Die Via Cavalieri del Santo Sepolcro im Zentrum von Mailand wurde nach dem Zweiten Weltkrieg angelegt, nachdem die Manera-Kasernen wieder in ein religiöses Gebäude umfunktioniert worden waren. Die neue Straße durchquert den ehemaligen Bereich der Obstgärten der Adelspaläste aus dem 18. Jahrhundert, die noch immer zur Via Pontaccio hin ausgerichtet sind. Entlang der neuen Straße befinden sich drei Gebäude von BBPR, Caccia Dominioni und Luigi Vietti (1903–1998), die die Ambiguität zwischen Natur und Stadt, Stadtblock und isoliertem Element auf unterschiedliche Weise zum Ausdruck bringen. Insbesondere das von Vietti geplante Bürogebäude definiert die Ecke der neuen Straße mit der historischen Via San Simpliciano, aber es erreicht dies, indem es wie ein autonomes Element wirkt, das sich von den Nachbargebäuden ablöst, obwohl es diese in präziser Ausrichtung fortsetzt.

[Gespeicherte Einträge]
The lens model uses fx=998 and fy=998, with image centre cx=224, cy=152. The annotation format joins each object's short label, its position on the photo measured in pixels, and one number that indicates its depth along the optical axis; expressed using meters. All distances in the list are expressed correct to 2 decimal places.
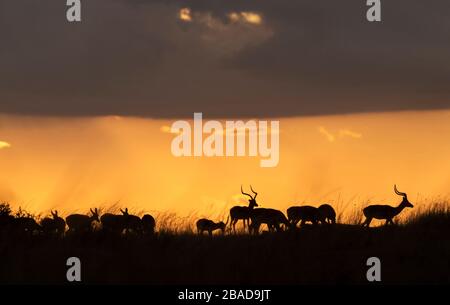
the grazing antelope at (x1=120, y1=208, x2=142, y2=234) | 25.55
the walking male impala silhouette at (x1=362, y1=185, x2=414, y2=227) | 26.95
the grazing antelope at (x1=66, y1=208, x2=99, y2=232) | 26.67
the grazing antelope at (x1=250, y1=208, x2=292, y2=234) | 28.17
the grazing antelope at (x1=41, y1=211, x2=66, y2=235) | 23.99
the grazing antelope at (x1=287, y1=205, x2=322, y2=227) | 28.03
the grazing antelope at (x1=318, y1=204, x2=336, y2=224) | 27.37
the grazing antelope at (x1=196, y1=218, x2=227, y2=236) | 27.64
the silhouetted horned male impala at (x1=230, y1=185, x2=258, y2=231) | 30.86
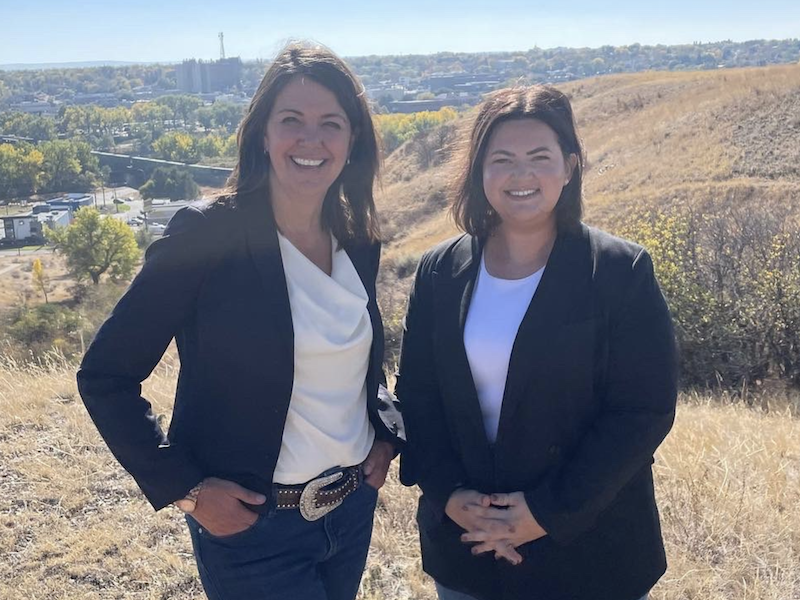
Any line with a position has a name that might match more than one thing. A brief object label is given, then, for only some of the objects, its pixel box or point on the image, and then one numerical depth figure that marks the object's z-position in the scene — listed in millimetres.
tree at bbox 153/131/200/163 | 90562
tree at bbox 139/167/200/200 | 70188
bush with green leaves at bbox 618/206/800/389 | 9438
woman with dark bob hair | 1948
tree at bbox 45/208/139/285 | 38344
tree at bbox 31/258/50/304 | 34594
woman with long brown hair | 1926
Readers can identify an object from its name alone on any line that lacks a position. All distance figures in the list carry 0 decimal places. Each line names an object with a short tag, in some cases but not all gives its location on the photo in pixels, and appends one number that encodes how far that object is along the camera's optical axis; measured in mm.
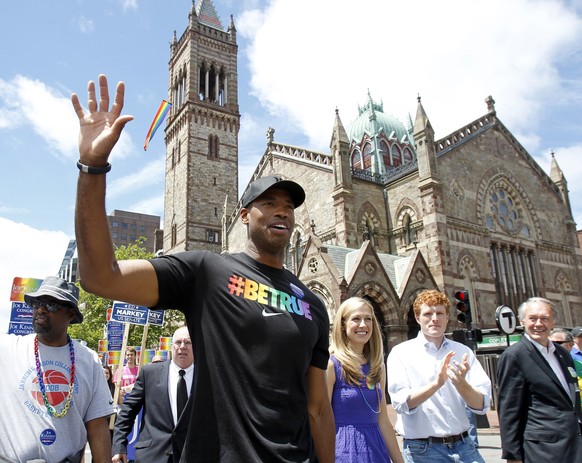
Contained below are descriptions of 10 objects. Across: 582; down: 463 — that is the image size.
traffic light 12297
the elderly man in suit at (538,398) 4336
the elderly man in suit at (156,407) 4566
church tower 40656
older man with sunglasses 2951
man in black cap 1947
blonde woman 4199
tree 30234
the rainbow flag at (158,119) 13332
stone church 21125
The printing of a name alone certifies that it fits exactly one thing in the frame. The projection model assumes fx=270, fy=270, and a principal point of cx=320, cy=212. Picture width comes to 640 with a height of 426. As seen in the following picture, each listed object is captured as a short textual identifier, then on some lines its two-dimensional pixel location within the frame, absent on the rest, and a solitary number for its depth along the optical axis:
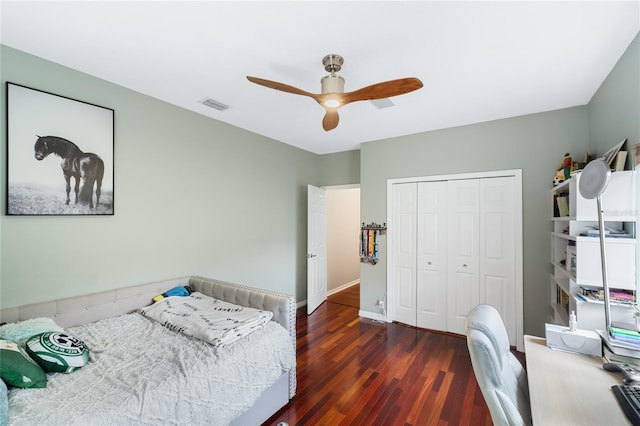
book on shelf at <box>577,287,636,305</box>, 1.73
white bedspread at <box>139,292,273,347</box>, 1.91
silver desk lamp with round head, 1.44
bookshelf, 1.76
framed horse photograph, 1.91
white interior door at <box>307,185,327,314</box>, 4.29
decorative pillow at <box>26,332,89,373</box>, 1.49
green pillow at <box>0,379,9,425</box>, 1.11
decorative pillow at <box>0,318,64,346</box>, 1.61
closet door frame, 3.04
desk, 1.01
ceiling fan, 1.79
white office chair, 1.07
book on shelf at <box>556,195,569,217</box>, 2.44
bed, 1.30
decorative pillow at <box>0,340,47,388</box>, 1.31
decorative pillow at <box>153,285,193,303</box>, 2.56
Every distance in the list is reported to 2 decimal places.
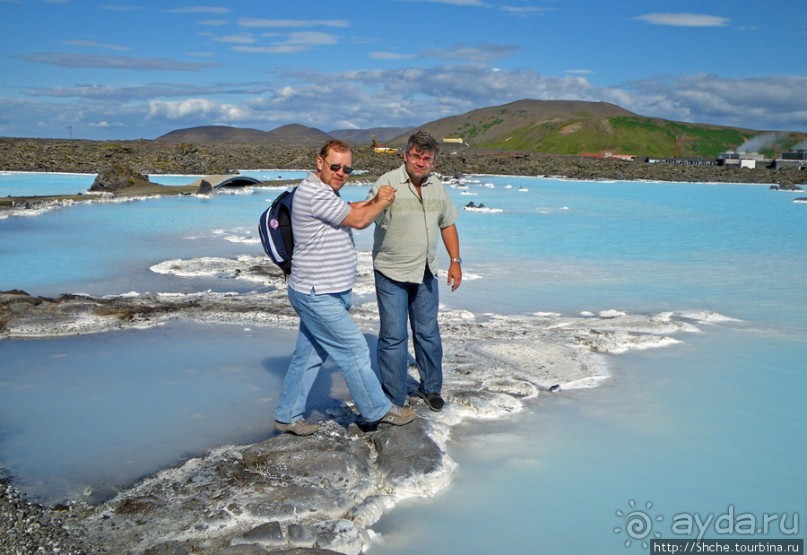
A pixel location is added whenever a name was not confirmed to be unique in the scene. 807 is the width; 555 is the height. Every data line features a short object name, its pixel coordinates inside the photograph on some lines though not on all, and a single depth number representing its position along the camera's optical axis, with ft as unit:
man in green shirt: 13.29
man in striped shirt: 11.34
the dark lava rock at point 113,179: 74.90
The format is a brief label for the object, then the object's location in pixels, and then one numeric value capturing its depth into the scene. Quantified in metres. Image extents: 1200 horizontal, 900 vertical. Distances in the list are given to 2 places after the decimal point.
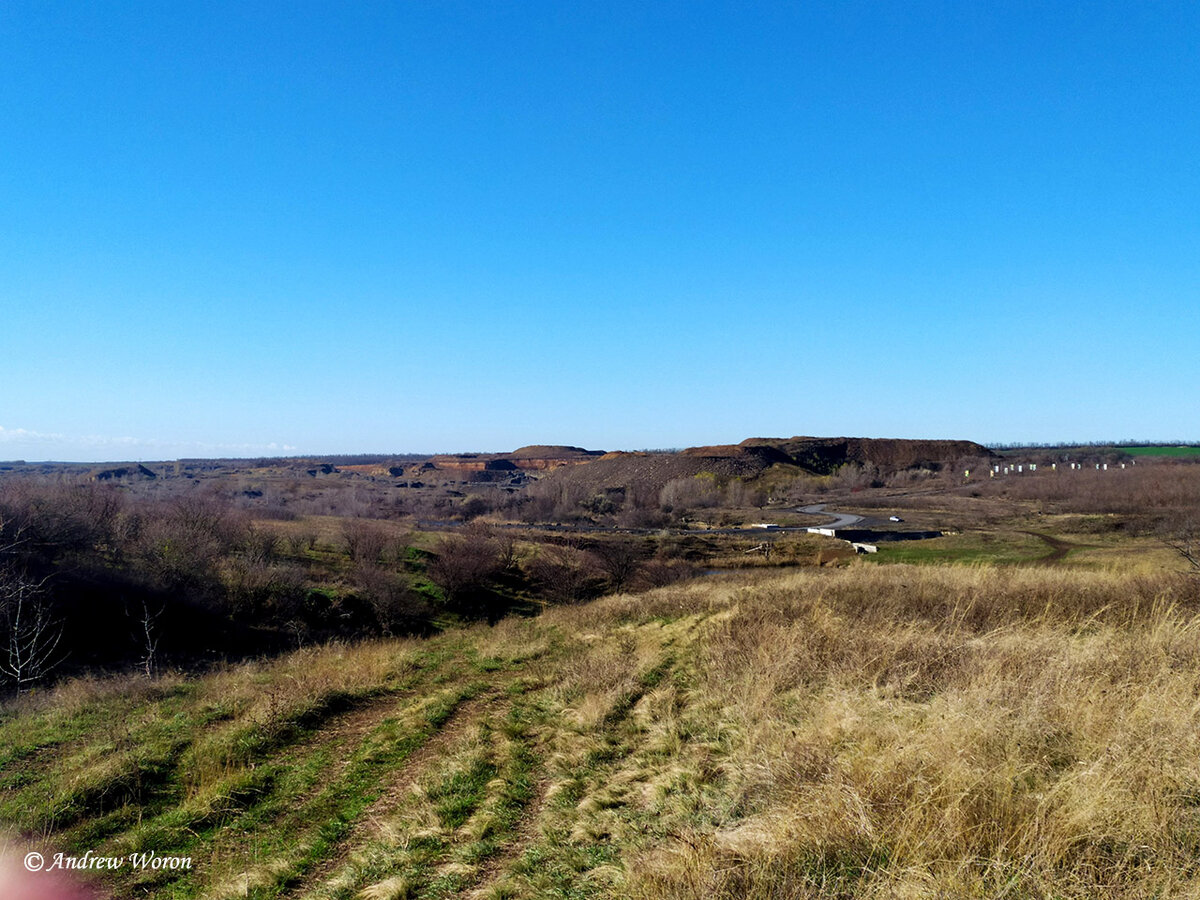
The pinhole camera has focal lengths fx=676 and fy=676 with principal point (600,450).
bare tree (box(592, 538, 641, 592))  40.03
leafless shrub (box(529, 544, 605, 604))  39.22
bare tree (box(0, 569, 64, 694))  18.94
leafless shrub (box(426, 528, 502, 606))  38.88
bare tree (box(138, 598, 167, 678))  24.86
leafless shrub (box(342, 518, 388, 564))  42.56
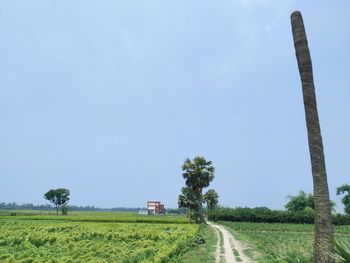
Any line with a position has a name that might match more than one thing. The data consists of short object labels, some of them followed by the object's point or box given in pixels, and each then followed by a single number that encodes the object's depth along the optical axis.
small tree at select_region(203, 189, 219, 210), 102.84
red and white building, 162.75
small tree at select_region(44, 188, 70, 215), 145.88
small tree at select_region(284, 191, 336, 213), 91.22
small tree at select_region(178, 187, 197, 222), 73.31
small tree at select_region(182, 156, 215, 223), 70.50
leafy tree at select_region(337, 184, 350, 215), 82.47
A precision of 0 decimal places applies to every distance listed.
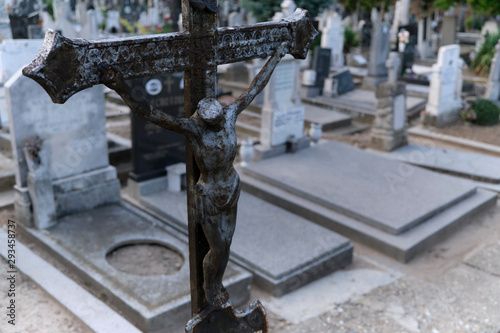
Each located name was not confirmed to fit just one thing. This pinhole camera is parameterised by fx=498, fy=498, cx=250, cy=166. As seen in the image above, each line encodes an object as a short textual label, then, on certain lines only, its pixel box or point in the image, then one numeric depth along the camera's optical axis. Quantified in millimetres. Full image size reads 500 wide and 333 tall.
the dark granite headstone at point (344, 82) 13617
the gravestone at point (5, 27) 9857
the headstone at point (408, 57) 16172
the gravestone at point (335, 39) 17297
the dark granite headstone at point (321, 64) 13612
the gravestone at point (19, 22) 12227
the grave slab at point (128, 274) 4328
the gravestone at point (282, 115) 8500
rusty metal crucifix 1850
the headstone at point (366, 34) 24594
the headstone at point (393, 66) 13844
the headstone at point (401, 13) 24750
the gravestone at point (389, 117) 9547
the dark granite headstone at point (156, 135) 6855
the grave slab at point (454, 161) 8500
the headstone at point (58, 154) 5660
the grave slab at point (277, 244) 5258
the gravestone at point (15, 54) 6804
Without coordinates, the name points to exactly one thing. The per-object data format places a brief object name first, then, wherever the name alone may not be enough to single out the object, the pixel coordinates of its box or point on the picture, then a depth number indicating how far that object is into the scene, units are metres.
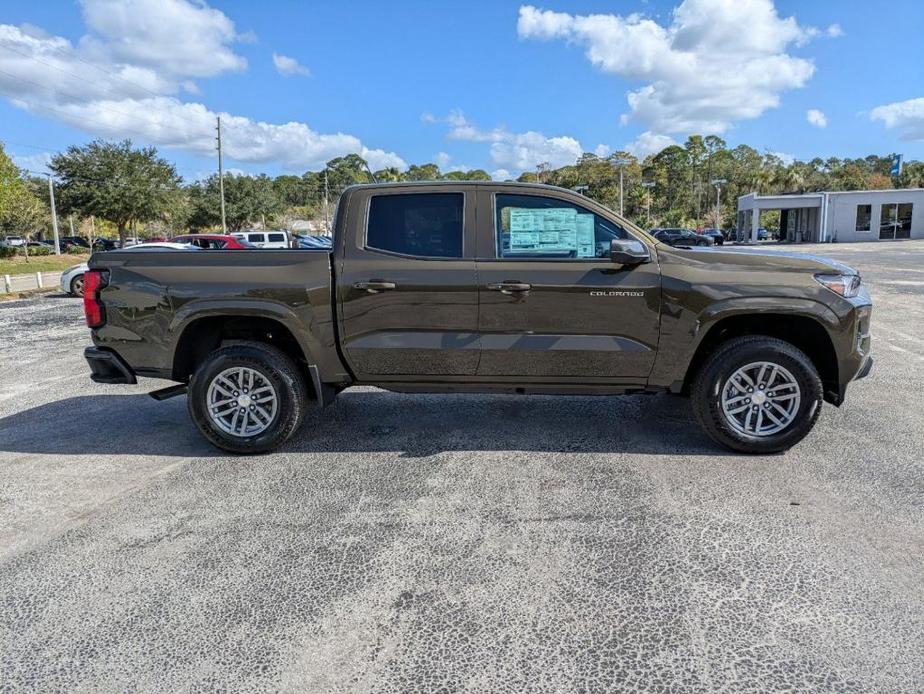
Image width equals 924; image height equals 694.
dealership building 47.01
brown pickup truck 4.33
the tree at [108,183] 40.81
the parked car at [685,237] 34.96
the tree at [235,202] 58.91
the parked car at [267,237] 31.06
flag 61.22
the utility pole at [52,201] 43.03
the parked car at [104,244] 47.96
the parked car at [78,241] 67.24
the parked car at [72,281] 17.02
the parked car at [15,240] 64.75
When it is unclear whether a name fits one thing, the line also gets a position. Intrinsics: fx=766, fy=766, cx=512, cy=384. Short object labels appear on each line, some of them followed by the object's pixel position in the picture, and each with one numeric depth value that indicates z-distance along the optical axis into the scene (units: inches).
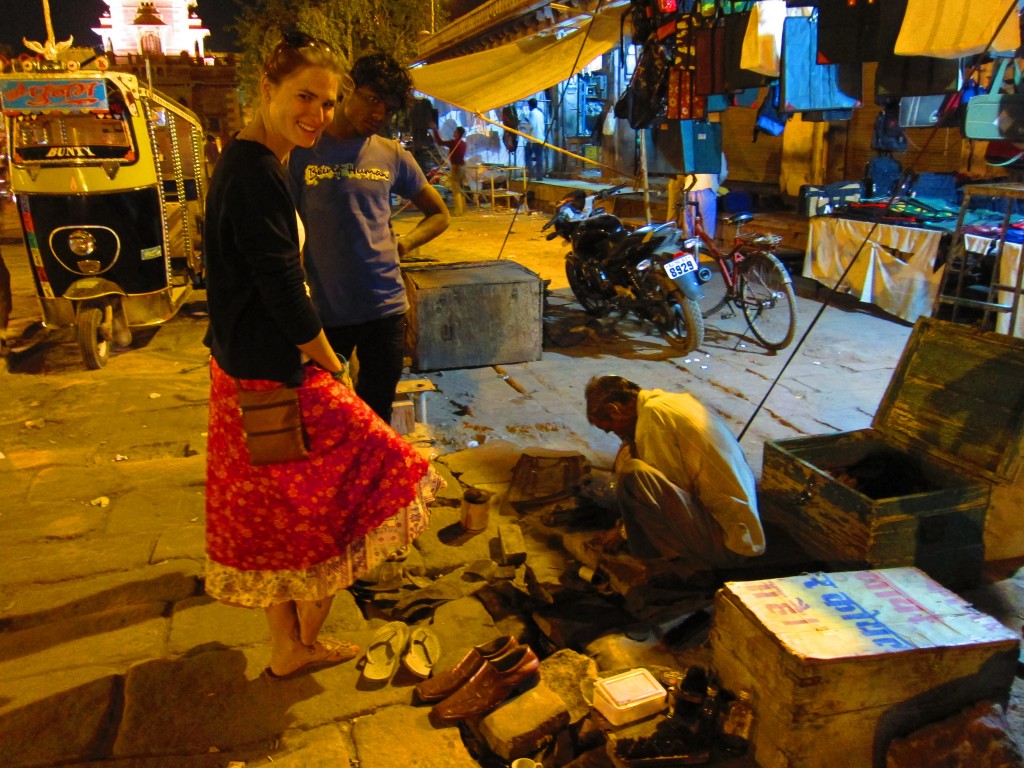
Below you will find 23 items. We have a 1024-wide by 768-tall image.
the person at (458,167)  723.4
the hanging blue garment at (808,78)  206.2
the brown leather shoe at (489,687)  100.3
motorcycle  269.4
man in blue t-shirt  129.9
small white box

AUFGABENSTELLUNG
Wie gelingt es dem von Luigi Vietti geplanten Bürogebäude laut dem Textauszug über die Via Cavalieri del Santo Sepolcro, die Ecke zur Via San Simpliciano zu definieren?

LÖSUNG
Es wirkt wie ein autonomes Element, das sich von den Nachbargebäuden ablöst, obwohl es diese in präziser Ausrichtung fortsetzt.